Ela fechou. O cabelo caía sobre um ombro, e um dos dedos se mexia nervoso contra a perna. Me aproximei devagar, até ter minha boca quase colada na dela.
— Me beija — falei —. Se quer me fazer feliz… me beija.
Ela não hesitou. Levantou um pouco o queixo e roçou os lábios nos meus. Foi um beijo suave, tímido, quase um toque. Quente. Doce. Inocente.
Me afastei sem aprofundar. Só olhei pra ela, fixo, com meio sorriso.
— Cê acreditou mesmo que eu ia fazer de graça? — falei baixinho, quase rindo.
Ela piscou, confusa.
— Como?
— Cê achou que o piercing ia ser de graça de verdade? — falei, brincando com o cabelo dela entre meus dedos —. Você mesma disse que faria o que eu quisesse. Ou já esqueceu?
Ela baixou o olhar, apertou os lábios. Não disse nada. Nem "sim", nem "não".
Só engoliu seco.
— Vai — ordenei —. Ajoelha.
Ela obedeceu. Devagar, como se já soubesse que não tinha volta. Ficou na minha frente, com as mãos ao lado do corpo, esperando instruções.
Desabotoei a calça, tirei minha rola já meio dura, e deixei ela ali, exposta. Ela desviou o olhar, mas não conseguiu evitar de olhar de novo.
— Vai — falei.
Ela hesitou, mas obedeceu. Com dois dedos, roçou a ponta, e depois foi subindo devagar pelo tronco, como se medisse cada centímetro.
— Assim não — parei ela —. Sem mãos. Só com a boca. Tirei o cinto e amarrei as mãos dela nas costas.
Ela me olhou, surpresa.
— Mas…
— Cala a boca. Já fez bastante de sonsinha. Agora paga o que prometeu.
Ela baixou o olhar de novo, mas dessa vez não protestou. Se inclinou pra frente e roçou a ponta com a língua. Tava fria, molhada. Perfeita.
— Mais pra dentro — pedi.
Ela foi entrando aos poucos, com cuidado. como se fosse a primeira vez. Ela enfiou até onde deu, sem se engasgar, sem se machucar.
Eu gemi. Agarrei o cabelo dela com uma mão e guiei um pouco, marcando o ritmo.
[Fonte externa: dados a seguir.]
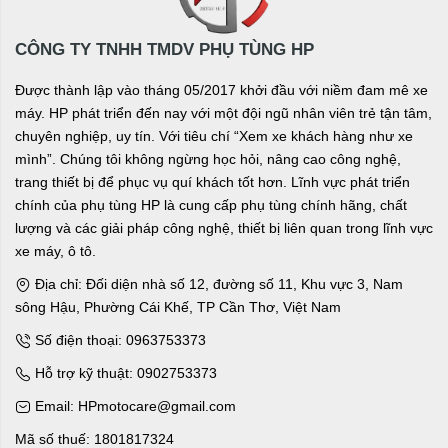
CÔNG TY TNHH TMDV PHỤ TÙNG HP
Được thành lập vào tháng 05/2017 khởi đầu với niềm đam mê xe
máy. HP phát triển đến nay với một đội ngũ nhân viên trẻ tận tâm,
chuyên nghiệp, uy tín. Với tiêu chí “Xem xe khách hàng như xe
mình”. Chúng tôi không ngừng học hỏi, nâng cao công nghệ,
trang thiết bị để phục vụ quí khách tốt hơn. Lĩnh vực phát triển
chính của phụ tùng HP là cung cấp phụ tùng chính hãng, chất
lượng và các giải pháp công nghệ, thiết bị liên quan trong lĩnh vực
xe máy, ô tô.
Địa chỉ: Đối diện nhà số 12, đường số 11, Khu vực 3, Nam
sông Hậu, Phường Cái Khế, TP Cần Thơ, Việt Nam
Số điện thoại: 0963753373
Hỗ trợ kỹ thuật: 0902753373
Email: HPmotocare@gmail.com
Mã số thuế: 1801817324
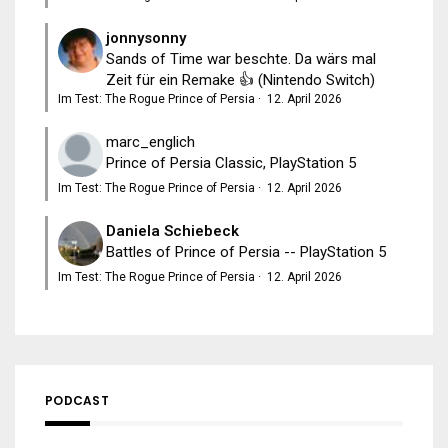
jonnysonny
Sands of Time war beschte. Da wärs mal
Zeit für ein Remake 👍 (Nintendo Switch)
Im Test: The Rogue Prince of Persia
·
12. April 2026
marc_englich
Prince of Persia Classic, PlayStation 5
Im Test: The Rogue Prince of Persia
·
12. April 2026
Daniela Schiebeck
Battles of Prince of Persia -- PlayStation 5
Im Test: The Rogue Prince of Persia
·
12. April 2026
PODCAST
Ela fechou os olhos e seguiu meus movimentos, aceitando cada centímetro como se já tivesse decidido se render por completo.
Mas não era suficiente.
Com a outra mão, fui descendo pelo corpo dela. Primeiro pela barriga, depois pelo quadril, até encontrar o tecido fino da calcinha dela. Puxei de um lado, rasgando o elástico, e tirei pelas pernas sem que ela dissesse nada. Nem um "não", nem um "para".
Joguei ela no chão e toquei de novo. A buceta dela tava quente, molhada, pronta pra mais.
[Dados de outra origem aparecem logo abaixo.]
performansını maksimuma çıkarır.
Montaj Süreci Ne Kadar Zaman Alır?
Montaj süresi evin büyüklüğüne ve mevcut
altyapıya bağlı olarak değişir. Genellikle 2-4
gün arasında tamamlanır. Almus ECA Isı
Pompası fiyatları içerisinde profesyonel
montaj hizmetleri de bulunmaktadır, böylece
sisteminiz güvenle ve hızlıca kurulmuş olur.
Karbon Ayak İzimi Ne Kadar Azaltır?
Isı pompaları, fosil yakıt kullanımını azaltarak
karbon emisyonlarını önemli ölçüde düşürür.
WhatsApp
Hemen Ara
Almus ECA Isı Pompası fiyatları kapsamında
Enfiei um dedo devagar, sentindo como ela se apertava sob meu toque. Tava encharcada. Mais do que eu imaginava.
Ela não abriu os olhos, mas a cabeça dela mexeu um pouco, como se aceitasse o que tava rolando. Movi o dedo dentro dela, lento, fundo, enquanto ela continuava chupando minha pica com aquela boca doce e ansiosa.
Ela gemeu. Baixo. Abafado. Mas saiu.
E aquele gemido disse tudo.
Ela tava com tesão. Muito mais do que fingia.
— Você é uma puta disfarçada de boazinha — sussurrei, movendo o dedo mais rápido —. E ainda gosta disso.
Ela não respondeu. Mas também não parou. Continuou chupando, com mais força agora, como se já não conseguisse mais parar.
— Vai, gostosa… continua assim — gemi —. Que isso vai acabar logo.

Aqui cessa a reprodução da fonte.